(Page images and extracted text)
------------------------------------------------------------------------

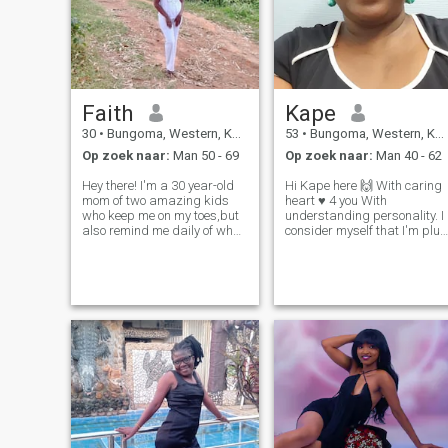
Faith
Kape
30
•
Bungoma, Western, Kenya
53
•
Bungoma, Western, Kenya
Op zoek naar:
Man 50 - 69
Op zoek naar:
Man 40 - 62
Hey there! I'm a 30 year-old
Hi Kape here 🙌 With caring
mom of two amazing kids
heart ♥ 4 you With
who keep me on my toes,but
understanding personality. I
also remind me daily of what
consider myself that I'm plus
really matters.when I'm not
sized chubby BIG MAMA I'm
juggling school runs and
not slim thin lady. I love me I
soccer practices,You can find
love my body and i can't
me enjoying a good book,
change that . I have put
binging a Netflix series,or
pictures of original me I th
plann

------------------------------------------------------------------------

### Problem statement
No pictures should appear in the copy, and each record above is to be returned exactly.

### Task output
Faith
Kape
30
•
Bungoma, Western, Kenya
53
•
Bungoma, Western, Kenya
Op zoek naar:
Man 50 - 69
Op zoek naar:
Man 40 - 62
Hey there! I'm a 30 year-old
Hi Kape here 🙌 With caring
mom of two amazing kids
heart ♥ 4 you With
who keep me on my toes,but
understanding personality. I
also remind me daily of what
consider myself that I'm plus
really matters.when I'm not
sized chubby BIG MAMA I'm
juggling school runs and
not slim thin lady. I love me I
soccer practices,You can find
love my body and i can't
me enjoying a good book,
change that . I have put
binging a Netflix series,or
pictures of original me I th
plann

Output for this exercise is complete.